Poster B43, Thursday, August 16, 3:05 – 4:50 pm, Room 2000AB
Predicting naming responses based on pre-articulatory electrical activity in individuals with aphasia
Janina Wilmskoetter1,2, John Delgazio2, Lorelei Phillip3, Roozbeh Behroozmand3, Ezequiel Gleichgerrcht2, Julius Fridriksson3, Leonardo Bonilha2;1Department of Health Sciences and Research, College of Health Professions, Medical University of South Carolina, Charleston, SC, 2Department of Neurology, College of Medicine, Medical University of South Carolina, Charleston, SC, 3Department of Communication Sciences and Disorders, University of South Carolina, Columbia, SC
Background: Anomia – trouble with naming – is among the most common symptom of language processing due to neurological disorders, including post-stroke aphasia. Virtually all individuals with aphasia, independently of aphasia type or syndrome, present word-finding deficits with varying degrees. Importantly, naming errors are unpredictable and vary across testing sessions.
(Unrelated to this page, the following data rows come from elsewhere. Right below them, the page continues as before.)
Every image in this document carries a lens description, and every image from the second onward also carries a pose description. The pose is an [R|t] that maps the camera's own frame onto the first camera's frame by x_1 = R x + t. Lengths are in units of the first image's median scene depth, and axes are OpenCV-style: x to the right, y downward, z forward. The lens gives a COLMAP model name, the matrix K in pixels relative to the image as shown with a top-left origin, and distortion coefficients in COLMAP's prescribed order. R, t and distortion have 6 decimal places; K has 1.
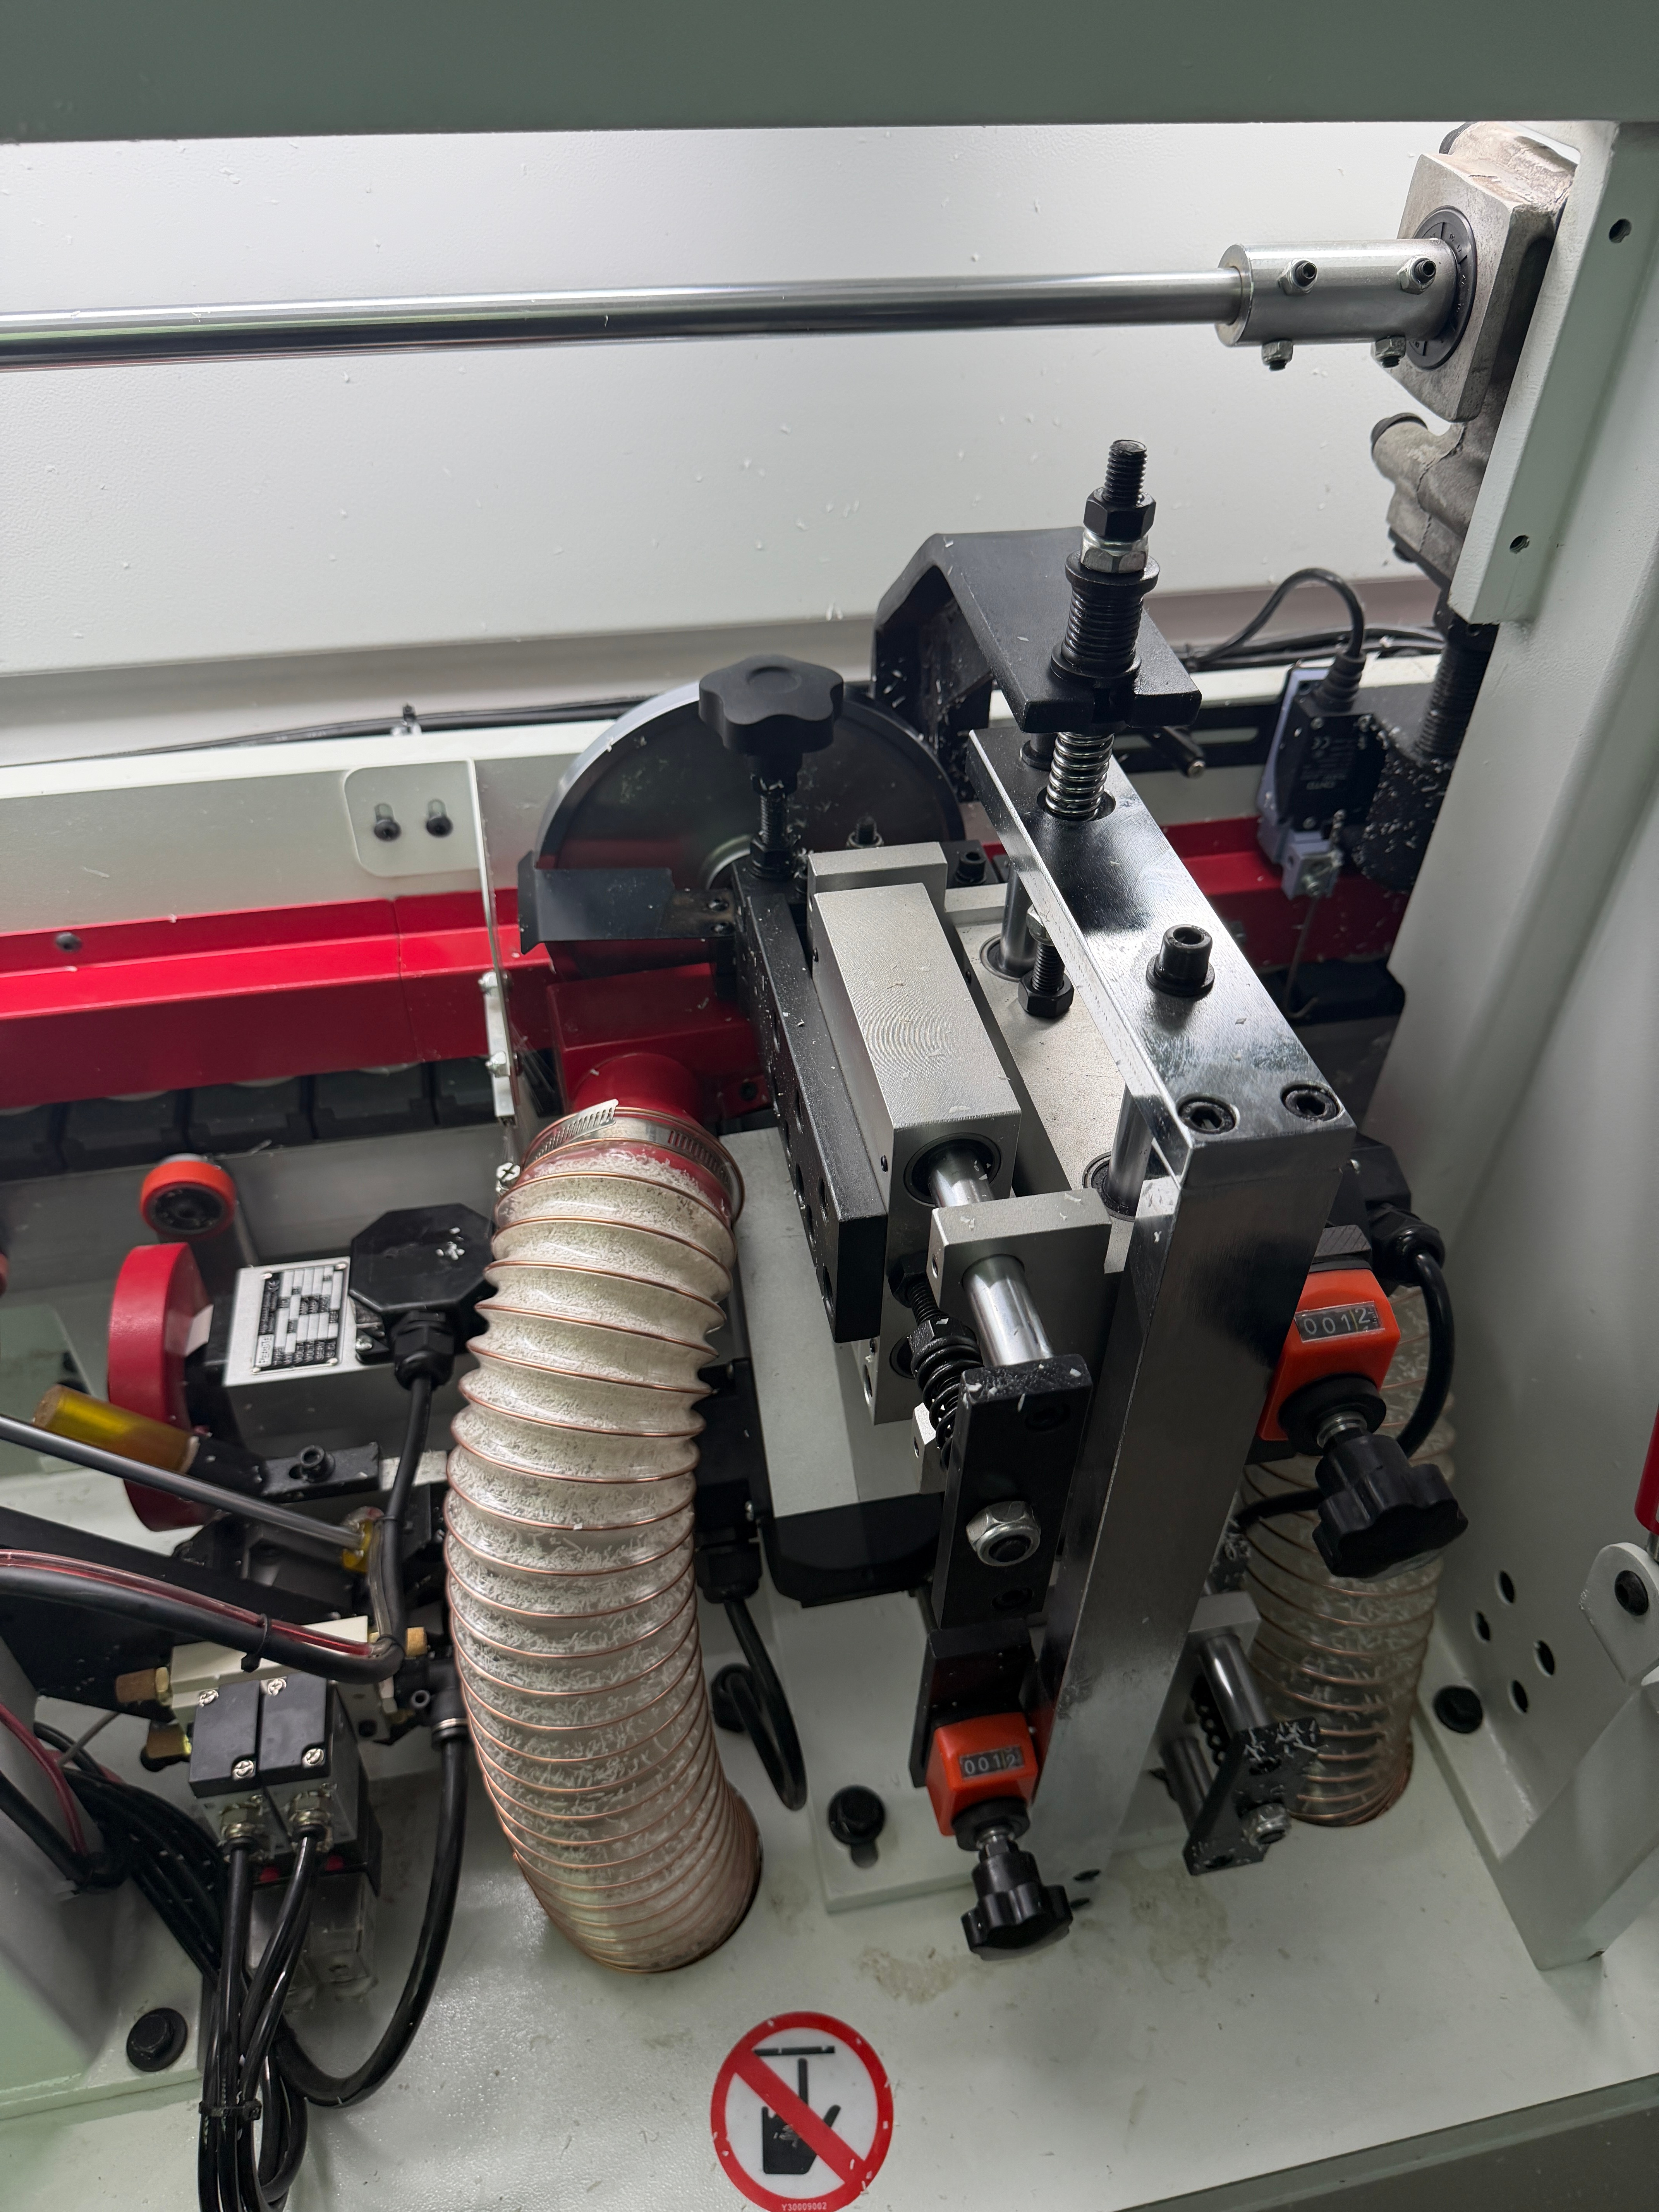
lens RADIAL K [[1532.2, 0, 832.5], [0, 1532.2, 1117.9], [0, 0, 1]] dist [0.029082, -0.040787]
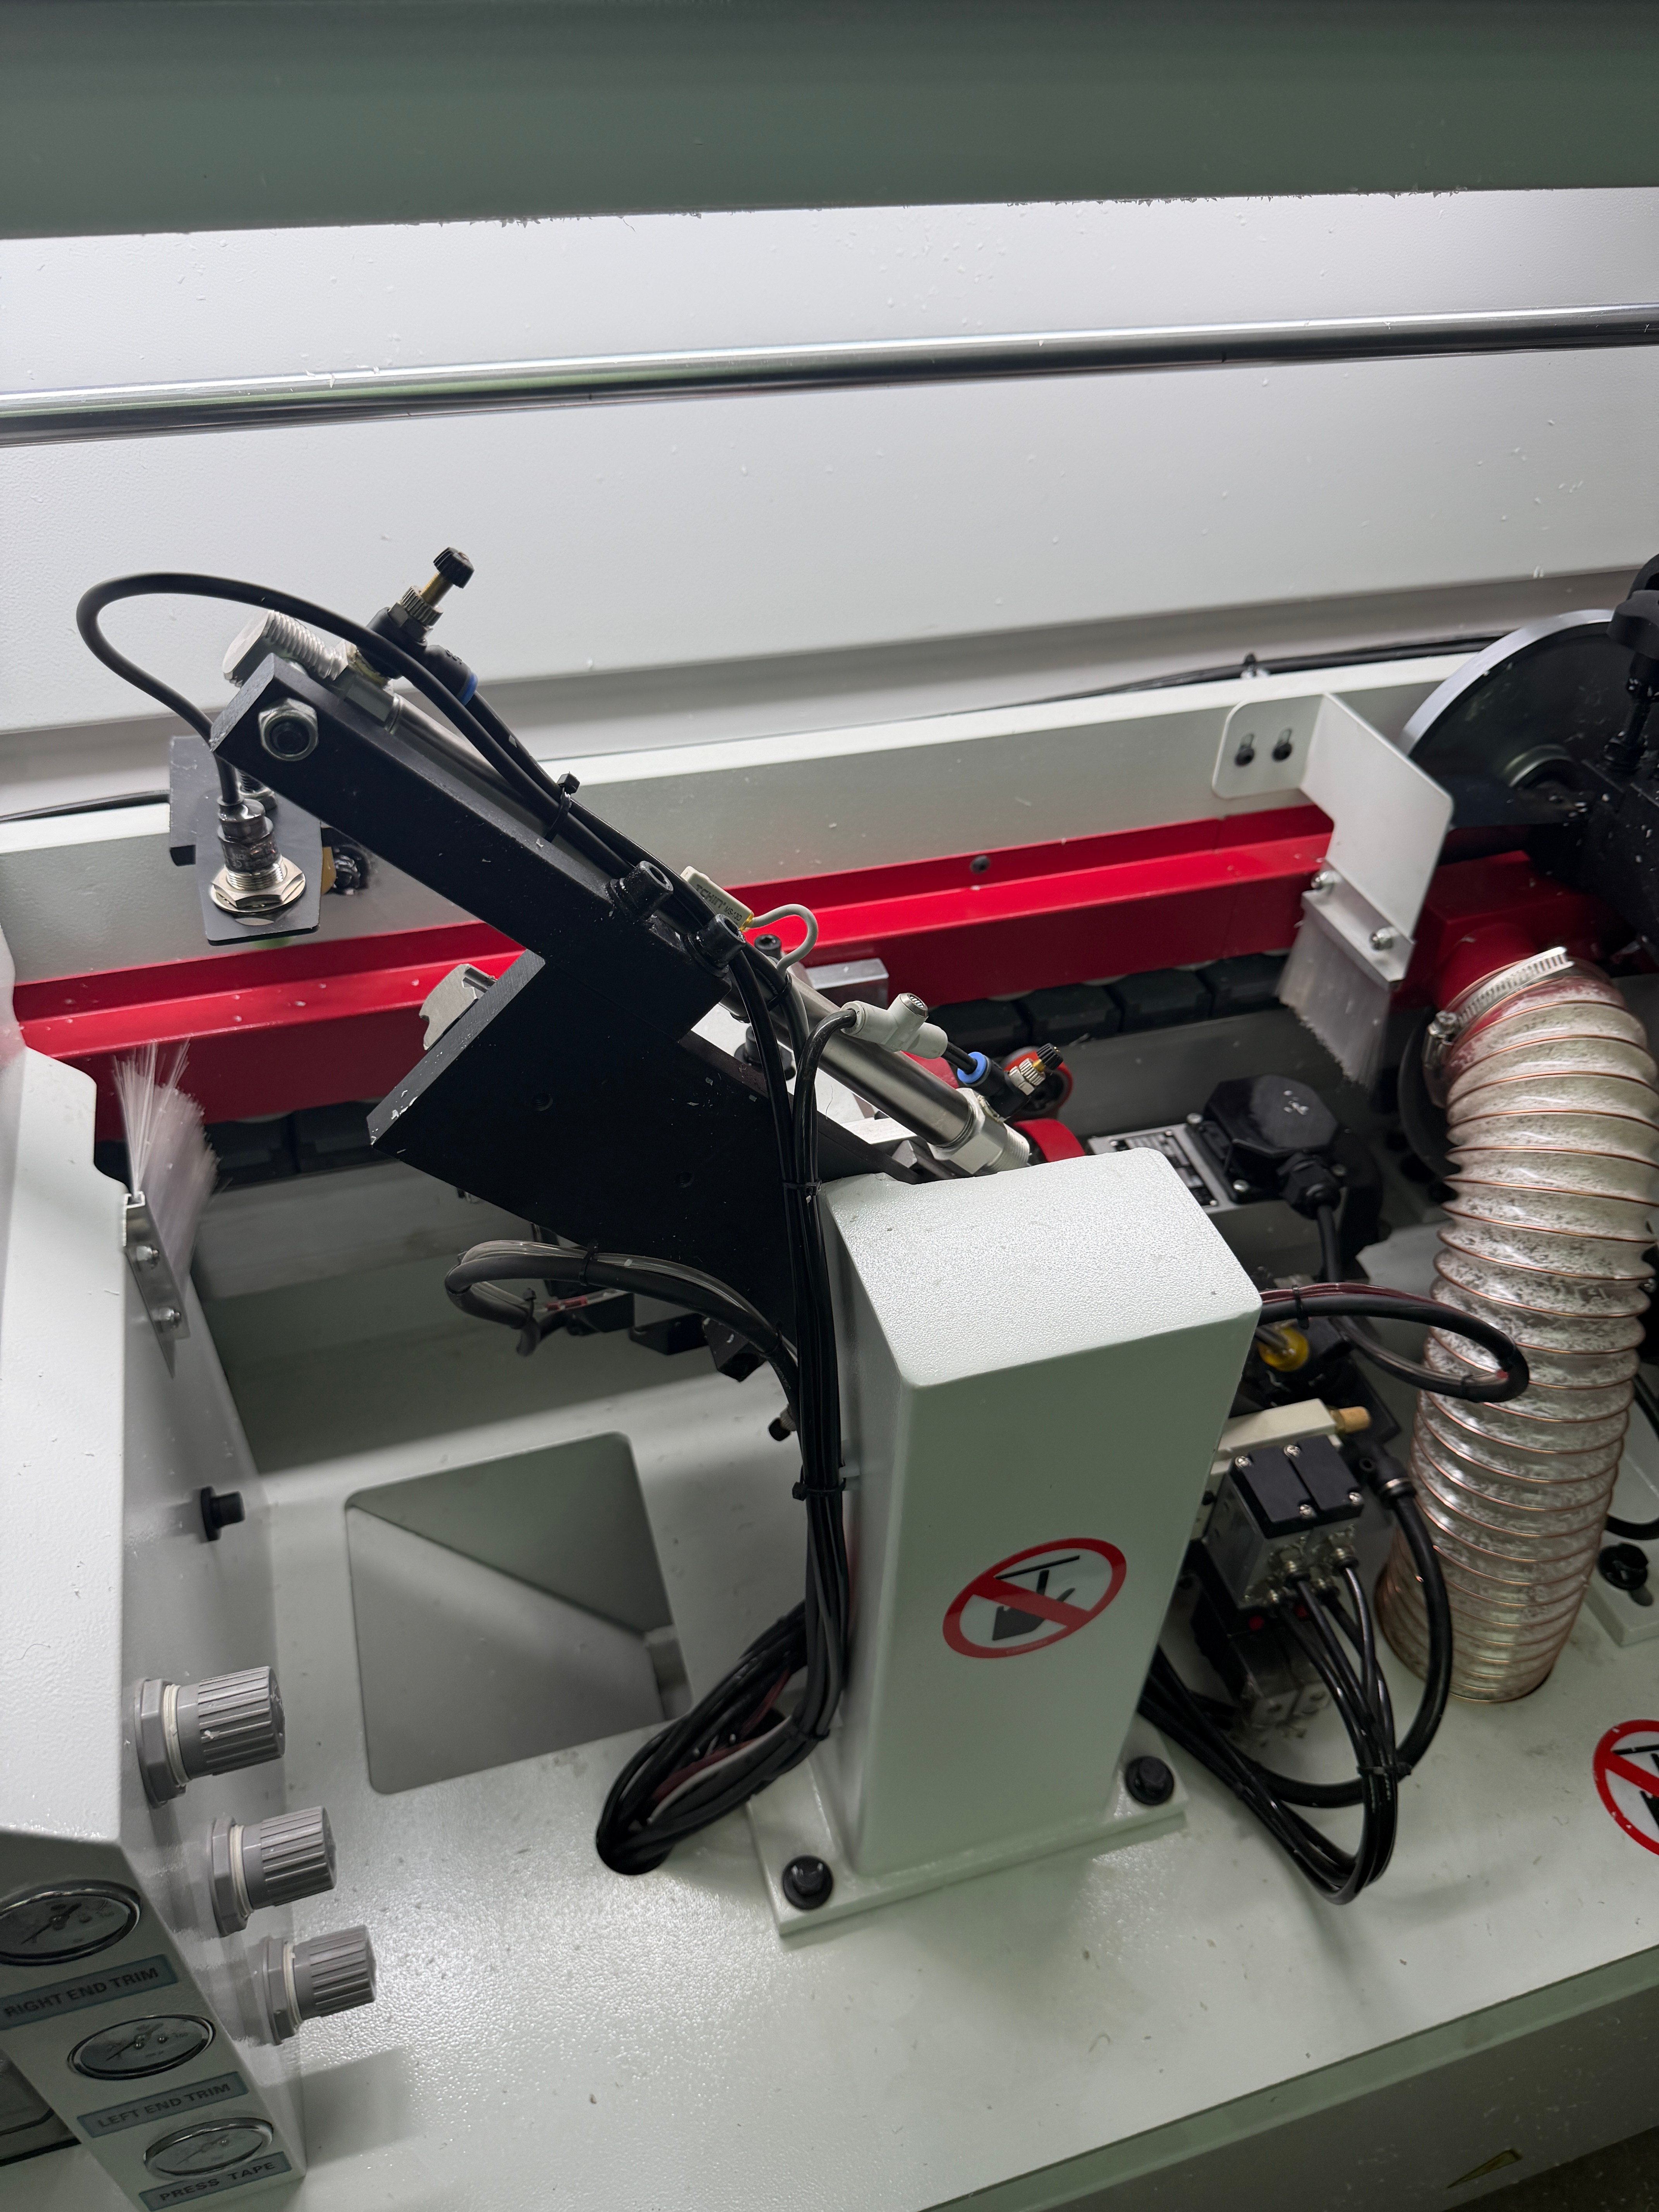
lens RADIAL K [[1578.1, 0, 829.5], [0, 1578.1, 1106.0], [0, 0, 1]] dist [0.004298, -0.000874]
pose [[0.995130, -0.062020, 0.076613, -0.725409], [0.063948, 0.997689, -0.022981, 0.092828], [-0.075011, 0.027769, 0.996796, -0.198379]]
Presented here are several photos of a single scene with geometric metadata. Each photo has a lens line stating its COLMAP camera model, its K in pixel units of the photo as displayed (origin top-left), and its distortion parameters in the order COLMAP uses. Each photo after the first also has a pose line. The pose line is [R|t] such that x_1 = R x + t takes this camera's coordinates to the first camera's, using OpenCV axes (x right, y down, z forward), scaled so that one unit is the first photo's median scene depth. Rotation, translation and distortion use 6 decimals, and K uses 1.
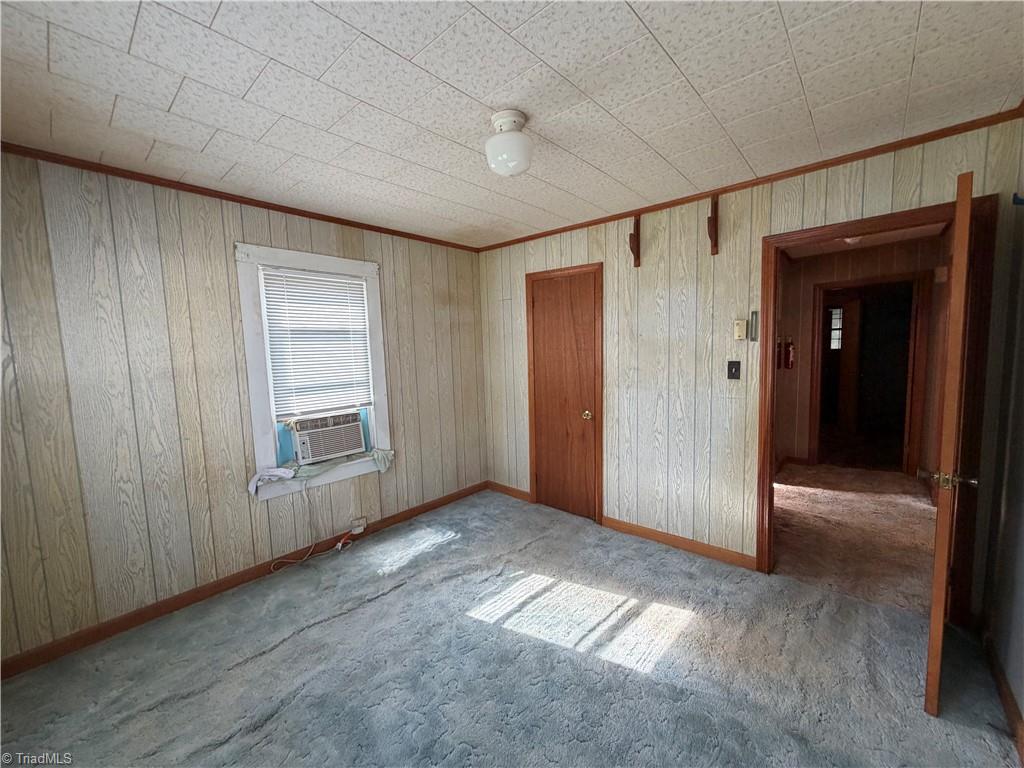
lens RADIAL K [[399.2, 0, 512.0], [0, 399.2, 384.0], [0, 0, 1]] dist [-0.006966, 0.000234]
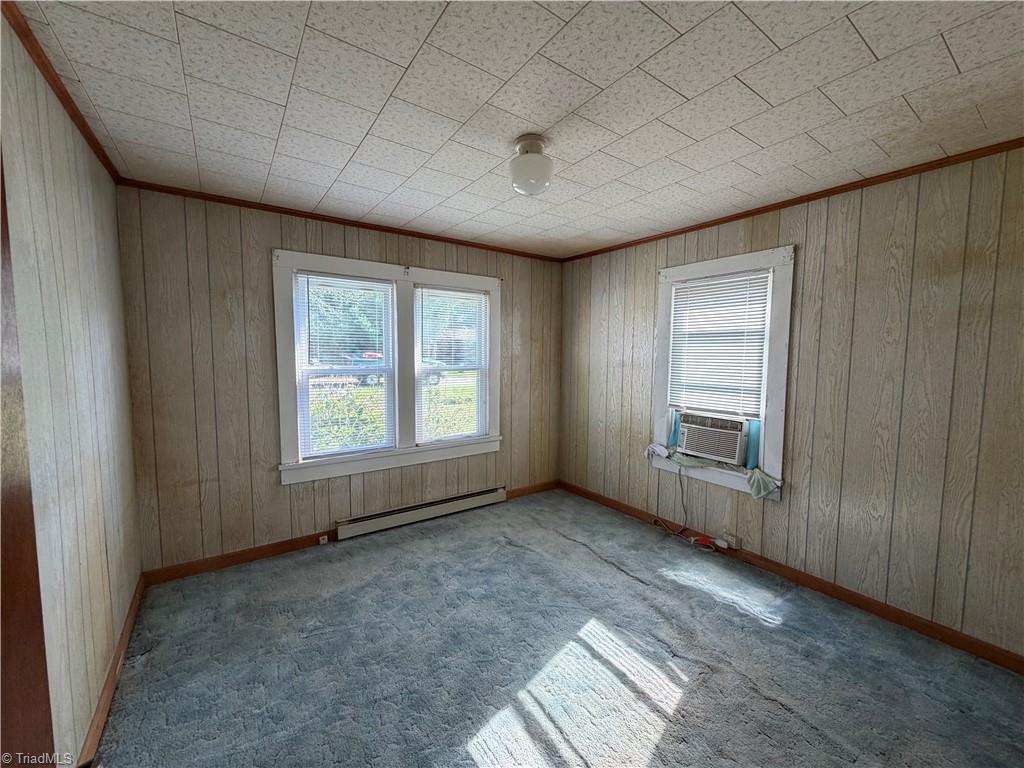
lens RADIAL K [[399.2, 0, 512.0], [0, 399.2, 384.0], [0, 0, 1]] dist [-0.006966, 0.000234]
pose [[-0.217516, 0.103247, -0.970581, 0.675528], [-0.088948, 0.988155, 0.125051, -0.090691], [0.971995, 0.113532, -0.205756, 0.752894]]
Thus, they are not item specific, but likely relate to the insufficient emergence of appropriate patterns of neural activity. In the study presented here, we sought to investigate whether pre-articulatory neural activity can be systematically used to predict individualized naming error responses in individuals with aphasia. Methods: We performed 64-channel high density electroencephalography (EEG) on one individual with chronic post-stroke aphasia (59 year old male, 13 years since stroke) during naming of 80 concrete images. Time between image (stimulus) presentations was 8 seconds and the subject’s responses were audio-recorded, transcribed and classified into correct and incorrect responses. Using Curry 8, we pre-processed the EEG signal and calculated stimulus-locked event-related potentials (ERPs) for a time range of 0ms to 1500ms after stimulus presentation. We applied deep machine learning with recurrent convolutional neural networks to predict correct and incorrect responses. Results: After preprocessing of the EEG signal, 69 of the 80 stimuli met the criteria to be included for analysis. Of those, the patient named 49 correctly and 20 incorrectly. Using the pre-articulatory EEG signal, we were able to predict correct and incorrect responses with an accuracy of >70%. Conclusions: Our findings indicate that it is possible to predict correct and incorrect naming responses based on pre-articulatory neural activity. Future research is needed to improve prediction accuracy, and extend applicability to other individuals with aphasia. We believe that that this line of research has the potential to guide the development of new treatment approaches that take neural activity into consideration.